**Document section:**

========================================

Legal & Regulatory

What Coal Generators Should Know About the EPA’s Proposed ACE Rule

The Environmental Protection Agency’s (EPA’s) Affordable Clean Energy (ACE) rule is proposed to replace the 2015 Clean Power Plan—which the Supreme Court stayed in February 2016 and never went into effect. According to the EPA, the replacement is necessary because the Obama-era Clean Power Plan “exceeded the EPA’s authority.”

However, like the Clean Power Plan, the ACE Rule proposes to regulate greenhouse gas (GHG) emissions from power plants, and it is founded firmly on the agency’s 2009 Endangerment Finding, in which the EPA determined GHGs endanger public health and welfare. The EPA suggests that if states fully implement the ACE Rule by 2025, U.S. power sector carbon dioxide emissions could be around 34% below 2005 levels. That compares to a 28% decrease compared to 2005 levels recorded at the end of 2017 by the Energy Information Administration (Figure 1). The Clean Power Plan targeted a 32% decrease compared to 2005 levels by 2030. 


1. Carbon dioxide emissions from energy consumption: electric power sector. Coal-fired generation capacity fell dramatically from 310 GW in 2011 to 260 GW at the end of 2017, according to the Energy Information Administration (EIA). The EIA anticipates another 25 GW to retire by 2020, and a total 65 GW to retire through 2030. Source: EIA

Implications for Coal Generators

Like the Clean Power Plan, the ACE rule could have several important implications for power generators—specifically at 600 coal-fired units at about 300 facilities. It diverges largely from the 2015 Clean Power Plan in these key aspects:

Emissions guidelines for states. The proposed rule sets “emission guidelines”—formerly known as “standards of performance”—for states to help them develop state implementation plans (SIPs) and submit them to the EPA. The SIPs must establish standards of performance for existing plants. The EPA gives states three years to develop SIPs. The agency would then have 12 months to act on a submitted SIP. If a state fails to submit or complete a plan, or the EPA disapproves a SIP, the EPA would have two years to issue a federal implementation plan. 

Heat-rate efficiency improvements are central to the rule. The rule defines the “best system of emission reduction” (BSER) for GHG emissions from existing power plants as on-site, heat-rate efficiency improvements. Comparatively, in the Clean Power Plan, the EPA determined that BSER should be comprised of three building blocks: increasing operational efficiency of coal plants; shifting power generation from coal to natural gas; and increasing power generation from renewables.

========================================

**Provided records:**

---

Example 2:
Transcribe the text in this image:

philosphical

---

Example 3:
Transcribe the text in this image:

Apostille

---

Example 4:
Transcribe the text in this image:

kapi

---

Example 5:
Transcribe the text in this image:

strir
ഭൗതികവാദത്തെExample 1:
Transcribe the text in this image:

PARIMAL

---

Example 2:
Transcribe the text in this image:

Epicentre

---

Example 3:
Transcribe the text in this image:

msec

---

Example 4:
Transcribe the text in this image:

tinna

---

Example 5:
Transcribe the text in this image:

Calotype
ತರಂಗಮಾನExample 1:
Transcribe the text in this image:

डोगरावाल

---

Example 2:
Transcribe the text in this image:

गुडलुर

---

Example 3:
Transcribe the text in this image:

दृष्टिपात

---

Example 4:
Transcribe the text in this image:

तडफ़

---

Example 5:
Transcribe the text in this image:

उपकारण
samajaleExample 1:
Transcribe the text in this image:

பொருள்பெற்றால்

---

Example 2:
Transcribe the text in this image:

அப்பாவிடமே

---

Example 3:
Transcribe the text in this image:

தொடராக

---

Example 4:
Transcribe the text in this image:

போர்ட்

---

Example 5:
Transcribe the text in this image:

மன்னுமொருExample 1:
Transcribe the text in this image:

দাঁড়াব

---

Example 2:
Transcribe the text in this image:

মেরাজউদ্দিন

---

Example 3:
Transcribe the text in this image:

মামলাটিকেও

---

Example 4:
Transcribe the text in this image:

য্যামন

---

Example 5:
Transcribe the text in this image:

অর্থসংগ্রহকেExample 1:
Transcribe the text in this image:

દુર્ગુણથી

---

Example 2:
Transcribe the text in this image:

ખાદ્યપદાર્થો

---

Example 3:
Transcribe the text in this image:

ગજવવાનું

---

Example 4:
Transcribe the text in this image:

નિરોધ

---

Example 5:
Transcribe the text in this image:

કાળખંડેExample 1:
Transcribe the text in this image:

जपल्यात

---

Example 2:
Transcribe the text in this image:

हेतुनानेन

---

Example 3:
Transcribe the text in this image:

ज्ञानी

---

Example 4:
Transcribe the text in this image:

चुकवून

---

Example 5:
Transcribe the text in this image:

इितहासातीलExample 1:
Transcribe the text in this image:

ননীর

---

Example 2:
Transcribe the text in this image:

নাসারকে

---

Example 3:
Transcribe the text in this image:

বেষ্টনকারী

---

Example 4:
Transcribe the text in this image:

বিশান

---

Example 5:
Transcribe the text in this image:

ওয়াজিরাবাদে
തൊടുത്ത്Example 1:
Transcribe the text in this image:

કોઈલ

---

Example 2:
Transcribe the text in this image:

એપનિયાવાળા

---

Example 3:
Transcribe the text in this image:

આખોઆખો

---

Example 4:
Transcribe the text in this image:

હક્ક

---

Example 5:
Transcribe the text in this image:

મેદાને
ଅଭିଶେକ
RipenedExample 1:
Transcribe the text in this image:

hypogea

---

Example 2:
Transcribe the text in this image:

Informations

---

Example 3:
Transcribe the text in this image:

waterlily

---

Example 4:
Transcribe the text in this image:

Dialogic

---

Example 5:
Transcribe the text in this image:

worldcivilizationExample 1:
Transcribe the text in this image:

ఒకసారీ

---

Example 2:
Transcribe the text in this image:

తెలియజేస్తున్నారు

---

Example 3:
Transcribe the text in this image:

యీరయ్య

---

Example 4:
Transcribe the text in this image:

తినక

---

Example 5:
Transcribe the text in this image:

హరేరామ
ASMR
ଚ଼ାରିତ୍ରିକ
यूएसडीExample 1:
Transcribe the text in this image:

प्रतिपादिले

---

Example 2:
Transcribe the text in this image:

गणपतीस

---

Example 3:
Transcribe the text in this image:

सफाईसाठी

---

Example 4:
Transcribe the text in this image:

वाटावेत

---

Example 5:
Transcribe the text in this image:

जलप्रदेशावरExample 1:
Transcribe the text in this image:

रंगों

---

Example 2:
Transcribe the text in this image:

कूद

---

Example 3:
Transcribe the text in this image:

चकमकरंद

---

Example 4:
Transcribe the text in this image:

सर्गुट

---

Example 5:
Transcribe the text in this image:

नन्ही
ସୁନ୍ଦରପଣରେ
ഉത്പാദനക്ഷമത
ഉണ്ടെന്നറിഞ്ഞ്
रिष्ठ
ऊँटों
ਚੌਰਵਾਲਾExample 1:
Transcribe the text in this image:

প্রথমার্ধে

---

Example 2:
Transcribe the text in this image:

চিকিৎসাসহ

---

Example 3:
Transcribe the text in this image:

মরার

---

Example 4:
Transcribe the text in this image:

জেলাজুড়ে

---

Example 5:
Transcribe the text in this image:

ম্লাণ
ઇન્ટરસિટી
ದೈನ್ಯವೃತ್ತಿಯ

========================================

**Stated exercise 1:** List the three building blocks that, according to the ACE rule article, the Clean Power Plan used to define the best system of emission reduction.
**Stated exercise 2:** In the ACE rule article, reproduce the stretch from "Implications for Coal" through "federal implementation plan.", switching every "EPA" to "Environmental Protection Agency".
**Stated exercise 3:** Resume the ACE rule article after its final sentence, carrying the comparison with the Clean Power Plan forward.

**Task output 1:**
- Increasing operational efficiency of coal plants
- Shifting power generation from coal to natural gas
- Increasing power generation from renewables

**Task output 2:**
Implications for Coal Generators

Like the Clean Power Plan, the ACE rule could have several important implications for power generators—specifically at 600 coal-fired units at about 300 facilities. It diverges largely from the 2015 Clean Power Plan in these key aspects:

Emissions guidelines for states. The proposed rule sets “emission guidelines”—formerly known as “standards of performance”—for states to help them develop state implementation plans (SIPs) and submit them to the Environmental Protection Agency. The SIPs must establish standards of performance for existing plants. The Environmental Protection Agency gives states three years to develop SIPs. The agency would then have 12 months to act on a submitted SIP. If a state fails to submit or complete a plan, or the Environmental Protection Agency disapproves a SIP, the Environmental Protection Agency would have two years to issue a federal implementation plan.

**Task output 3:**
The ACE Rule also provides states with “candidate technologies” that could be used to establish standards of performance (see a detailed list below). States will determine which of these technologies are appropriate for each plant and establish a standard of performance that reflects the degree of emission reduction from their application, it noted.

A new preliminary applicability test for NSR. In the ACE Rule, the EPA proposed revisions to the New Source Review (NSR)—a dedicated preconstruction permitting program that requires air pollution permits for “major modifications” at plants—to give states the option to adopt an hourly emissions increase test for projects that could improve plant efficiency. The revisions would mean that only projects that increase a plant’s hourly rate of pollutant emissions would need to undergo a full NSR analysis. The changes are designed to encourage carbon-emitting sources to implement heat-rate improvements without the prospect of triggering major NSR permitting and a protracted permitting process.

As EPA Assistant Administrator for the Office of Air and Radiation Bill Wehrum explained to reporters in a call on August 21: “Right now, to determine whether you trigger the need for an NSR permit, you have to estimate whether there an emissions increase associated with the project. And if there is an emissions increase, then you have [to] prepare that to establish thresholds to decide whether you trigger. So, for instance, if you’re an existing facility in an attainment area, you would have to predict an increase of NOof greater than 40 tons to trigger the need for a permit for NOx.”  That assessment is currently conducted on an annual basis, Wehrum noted.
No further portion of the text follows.